→ Work to be completed:
Reproduce the line that holds "We use the surname" together with all the lines after it up to the end of the entries.

→ Given information:

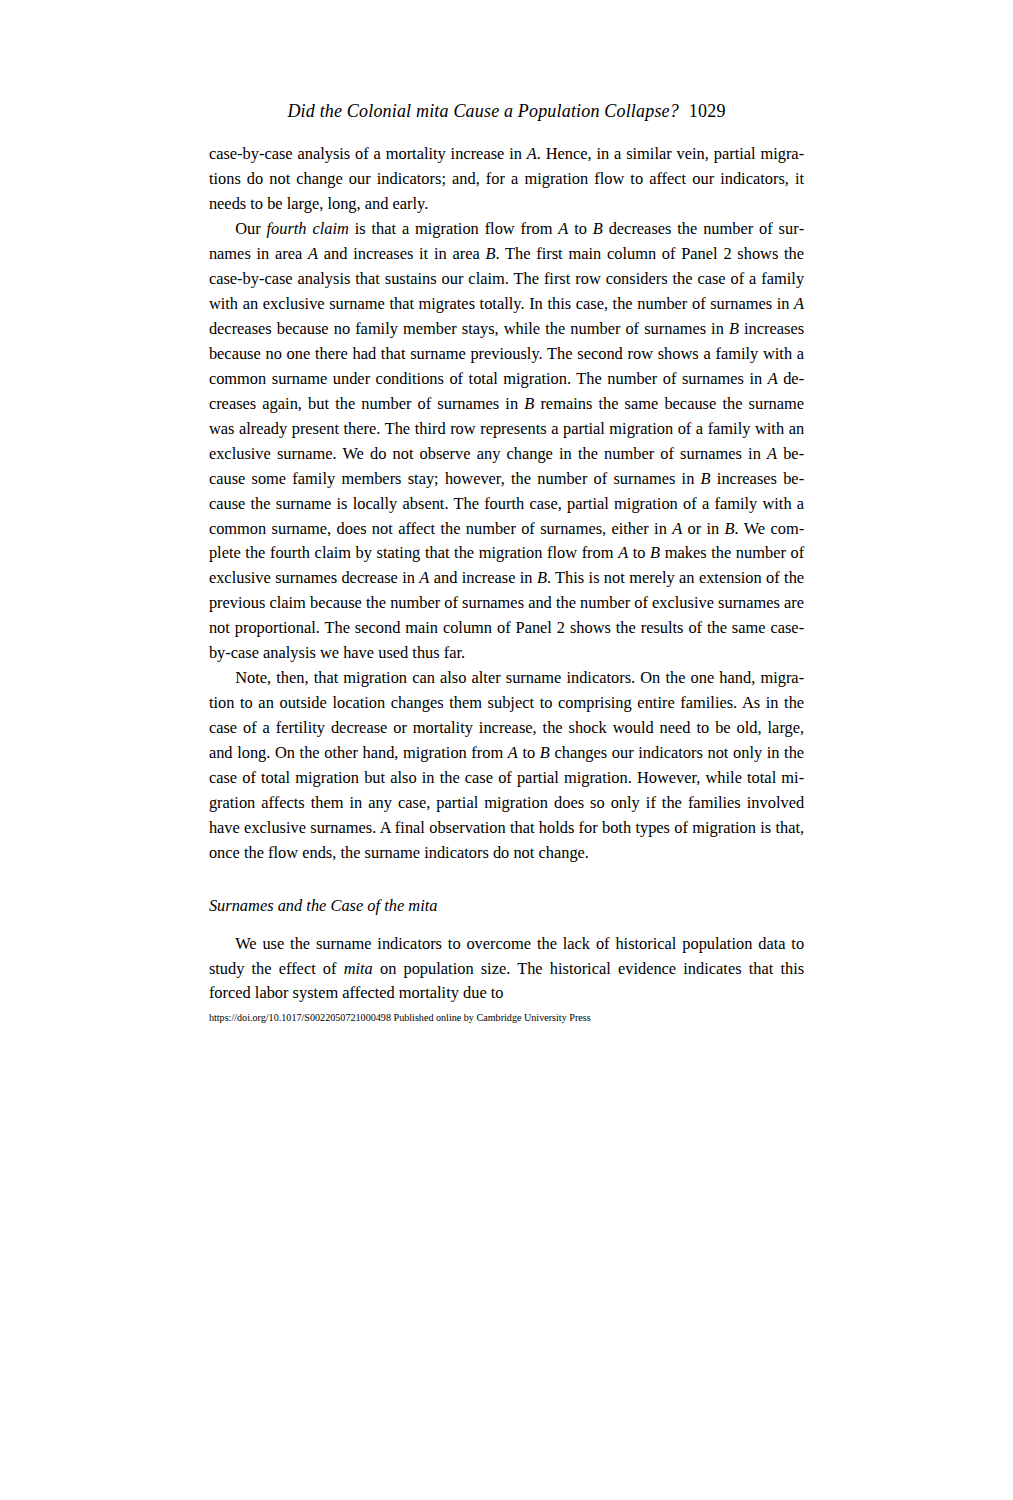Did the Colonial mita Cause a Population Collapse?1029
case-by-case analysis of a mortality increase in A. Hence, in a similar vein, partial migrations do not change our indicators; and, for a migration flow to affect our indicators, it needs to be large, long, and early.
Our fourth claim is that a migration flow from A to B decreases the number of surnames in area A and increases it in area B. The first main column of Panel 2 shows the case-by-case analysis that sustains our claim. The first row considers the case of a family with an exclusive surname that migrates totally. In this case, the number of surnames in A decreases because no family member stays, while the number of surnames in B increases because no one there had that surname previously. The second row shows a family with a common surname under conditions of total migration. The number of surnames in A decreases again, but the number of surnames in B remains the same because the surname was already present there. The third row represents a partial migration of a family with an exclusive surname. We do not observe any change in the number of surnames in A because some family members stay; however, the number of surnames in B increases because the surname is locally absent. The fourth case, partial migration of a family with a common surname, does not affect the number of surnames, either in A or in B. We complete the fourth claim by stating that the migration flow from A to B makes the number of exclusive surnames decrease in A and increase in B. This is not merely an extension of the previous claim because the number of surnames and the number of exclusive surnames are not proportional. The second main column of Panel 2 shows the results of the same case-by-case analysis we have used thus far.
Note, then, that migration can also alter surname indicators. On the one hand, migration to an outside location changes them subject to comprising entire families. As in the case of a fertility decrease or mortality increase, the shock would need to be old, large, and long. On the other hand, migration from A to B changes our indicators not only in the case of total migration but also in the case of partial migration. However, while total migration affects them in any case, partial migration does so only if the families involved have exclusive surnames. A final observation that holds for both types of migration is that, once the flow ends, the surname indicators do not change.
Surnames and the Case of the mita
We use the surname indicators to overcome the lack of historical population data to study the effect of mita on population size. The historical evidence indicates that this forced labor system affected mortality due to
https://doi.org/10.1017/S0022050721000498 Published online by Cambridge University Press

→ Exercise result:
We use the surname indicators to overcome the lack of historical population data to study the effect of mita on population size. The historical evidence indicates that this forced labor system affected mortality due to
https://doi.org/10.1017/S0022050721000498 Published online by Cambridge University Press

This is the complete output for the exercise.